Significant other costs of shutting down the economy and society include:
- the social and psychological costs of unemployment, which include stress, depression, substance abuse, domestic abuse, marital dissolution, and even suicide;
- thousands of businesses, representing the hopes, dreams, and hard work of the founders, closed by government order, many to never reopen after an 18 month hiatus;
- Deaths from poverty. Poor people are less able to afford safety- and health-related purchases like car repairs, fruits and vegetables, and health insurance. Research shows that $50 million in government imposed costs might produce one extra death; lost GDP during the shutdown would yield 300,000 extra deaths;
- Americans ordered not to leave their homes have lost a significant element of their personal autonomy. Each coercively imposed decision generates a cost apart from the consequences of the action.
What are the takeaways here? The quantified costs on each side of the ledger could be $20 trillion. Add in the other costs and the total on either side might reach $30 trillion. This is a really, really horrible tradeoff. The governors considering stay at home, isolation and quarantines orders face a horrific decision; for the largest states, the costs could easily be $1 trillion either way. I have compared worst cases, so one consolation may be that the option we choose will not turn out to be this costly.

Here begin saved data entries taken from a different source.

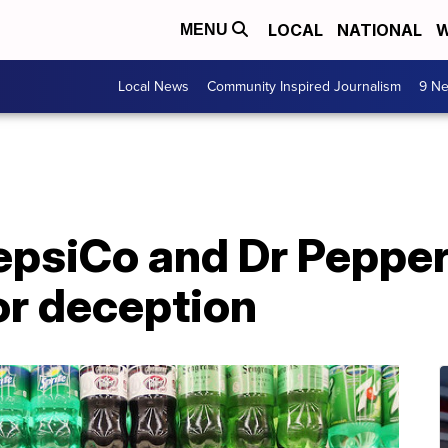
LOCAL
NATIONAL
W
MENU
Local News
Community Inspired Journalism
9 Ne
epsiCo and Dr Peppe
or deception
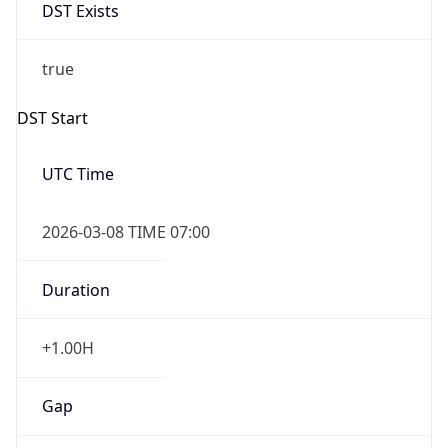
DST Exists
true
DST Start
UTC Time
2026-03-08 TIME 07:00
Duration
+1.00H
Gap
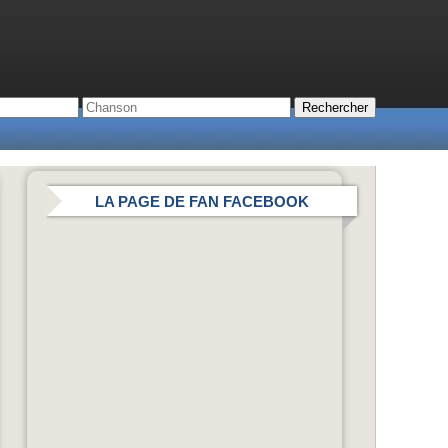
LA PAGE DE FAN FACEBOOK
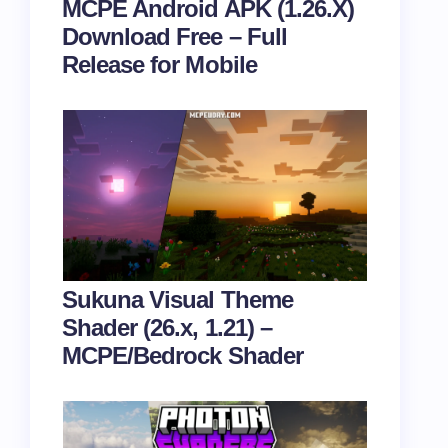
MCPE Android APK (1.26.X)
Download Free – Full
Release for Mobile
Sukuna Visual Theme
Shader (26.x, 1.21) –
MCPE/Bedrock Shader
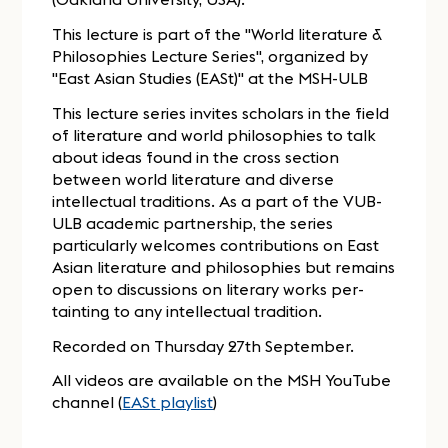
This lecture is part of the "World literature &
Philosophies Lecture Series", organized by
"East Asian Studies (EASt)" at the MSH-ULB
This lecture series invites scholars in the field
of literature and world philosophies to talk
about ideas found in the cross section
between world literature and diverse
intellectual traditions. As a part of the VUB-
ULB academic partnership, the series
particularly welcomes contributions on East
Asian literature and philosophies but remains
open to discussions on literary works per-
tainting to any intellectual tradition.
Recorded on Thursday 27th September.
All videos are available on the MSH YouTube
channel (
EASt playlist
)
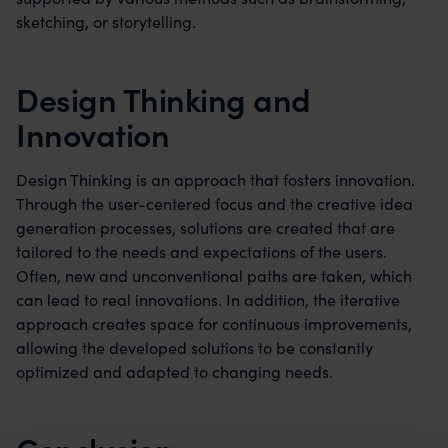
sketching, or storytelling.
Design Thinking and
Innovation
Design Thinking is an approach that fosters innovation.
Through the user-centered focus and the creative idea
generation processes, solutions are created that are
tailored to the needs and expectations of the users.
Often, new and unconventional paths are taken, which
can lead to real innovations. In addition, the iterative
approach creates space for continuous improvements,
allowing the developed solutions to be constantly
optimized and adapted to changing needs.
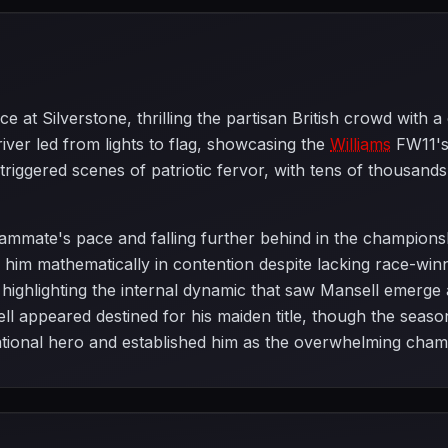
 at Silverstone, thrilling the partisan British crowd with 
iver led from lights to flag, showcasing the
Williams
FW11's 
n triggered scenes of patriotic fervor, with tens of thousan
eammate's pace and falling further behind in the champions
ng him mathematically in contention despite lacking race-w
highlighting the internal dynamic that saw Mansell emerge a
 appeared destined for his maiden title, though the seaso
ational hero and established him as the overwhelming champ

The case for saving lives over the economy is not obvious. The costs are enormous from either the unmitigated pandemic or year and a half long shut down of the economy. I would not favor strict cost-benefit analysis on important questions; I recommend using the numbers as a starting point. The headliner costs are pretty similar. Reasonable people will easily disagree on which prospect seems less worse.
I have considered the two extreme cases of an unmitigated pandemic and the shutdown currently in place being continued for a full 18 months until a vaccine might be available. These extremes are corner solutions. There are a list of intermediate policies that could produce an outcome between the two extremes; there are probably at least 20 and realistically 100 dimensions of action on which we could choose. Crafting an intermediate policy would hopefully allow us to avoid most of the potential deaths and the bulk of the economic costs. For example, after a couple of additional months of extreme social distancing, we may have the capacity to test more widely, have more masks available, have expanded critical care capacity, and knowledge about which drugs most effectively treat COVID-19. We might also selectively protect the vulnerable population while reopening the economy. Our goal should be to minimize the costs from COVID-19, which are the mortality and health costs plus the economic and societal costs. There’s a saying in economics which has been attributed to Frank Knight that to call a situation hopeless is to call it ideal. Our terrible tradeoff may appear hopeless, but we need to focus on policies which will hopefully allow us to avoid the bulk of these health and economic costs.